Page excerpt:
start

Linux

This page covers importance of understanding the Linux operating system including installation, configuration, environment variables, performance optimization, and performance analysis.

Becoming a storage provider requires a team with a variety of skills. Of all the technical skills needed to run a storage provider business, storage knowledge is important, but arguably, it is even more important to have deep understanding of the Linux operating system.

Where most enterprise storage systems (NAS, SAN and other types) do not require the administrator to have hands-on Linux experience, Filecoin does require a lot more knowledge about Linux. For starters, this is because Filecoin is not just a storage system. It is a blockchain platform that offers decentralized storage. As a storage provider, you must ensure that your production system is always available, not just providing the storage.

Ubuntu Server LTS

Although Lotus also runs on Mac, production systems generally all run on Linux. More specifically, most storage providers run on Ubuntu. Any Linux distribution should be possible but running Ubuntu makes it easier to find support in the community. Every distribution is a bit different and knowing that all components have been built and tested on Ubuntu, and knowing you have the same OS variables in your environment as someone else, lowers the barrier to starting as a storage provider significantly. Go for Ubuntu Server and choose the latest LTS version.

Install Ubuntu LTS as a headless server. This means there is no desktop environment or GUI installed. It requires you to do everything on the command line. Not having a desktop environment on your server(s) has multiple advantages:

  • It reduces the attack surface of your systems. Fewer packages installed means fewer patches and updates, but more importantly, fewer potential vulnerabilities.

end

[Data items]
start

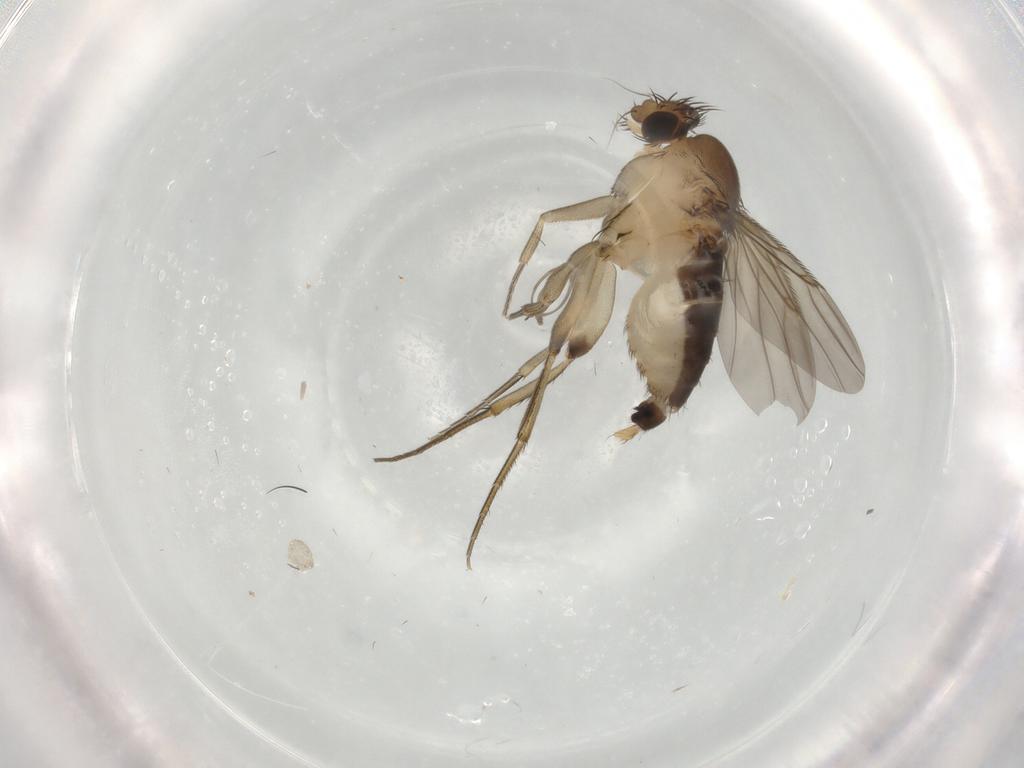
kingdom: Animalia
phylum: Arthropoda
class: Insecta
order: Diptera
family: Phoridae
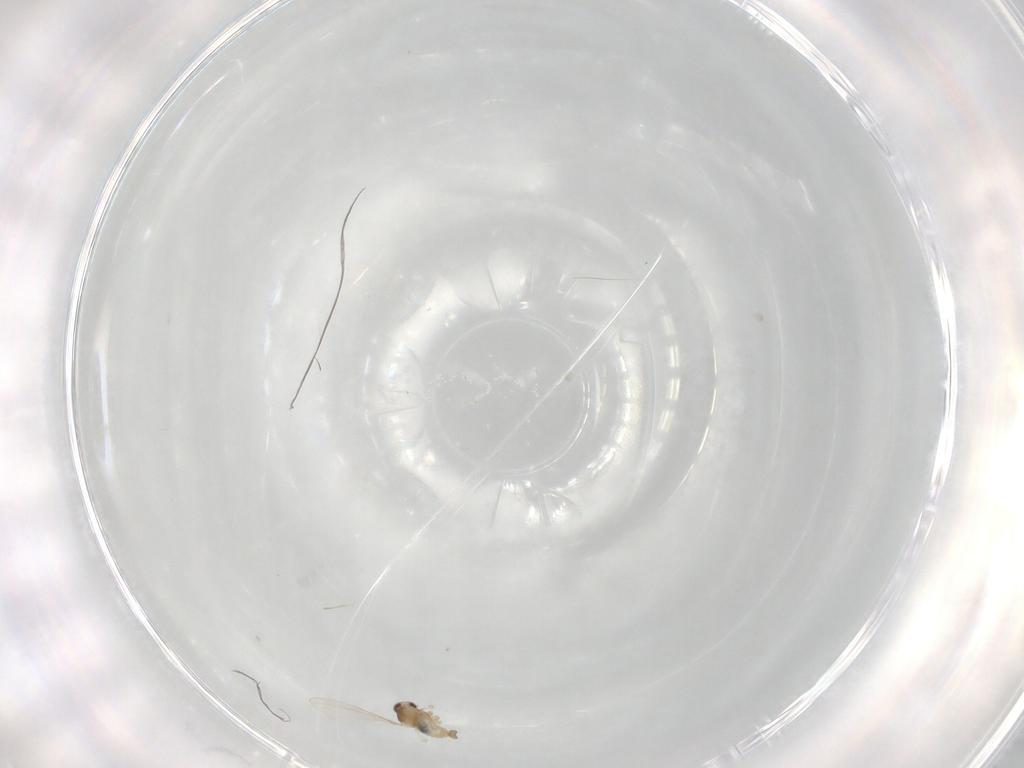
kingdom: Animalia
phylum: Arthropoda
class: Insecta
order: Diptera
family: Cecidomyiidae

end

Short exercise 1:
Can you repeat the Linux page from the words "This page covers" through "and performance analysis.", substituting "deployment" for "installation"?
Short exercise 2:
Can you render all the rows as a Markdown table with the columns No. and Line, numbering each line and skipping blank lines, with the pictures left out?
These rows are unrelated to the Linux page.

Full response 1:
This page covers importance of understanding the Linux operating system including deployment, configuration, environment variables, performance optimization, and performance analysis.

Full response 2:
| No. | Line |
|---|---|
| 1 | kingdom: Animalia |
| 2 | phylum: Arthropoda |
| 3 | class: Insecta |
| 4 | order: Diptera |
| 5 | family: Phoridae |
| 6 | kingdom: Animalia |
| 7 | phylum: Arthropoda |
| 8 | class: Insecta |
| 9 | order: Diptera |
| 10 | family: Cecidomyiidae |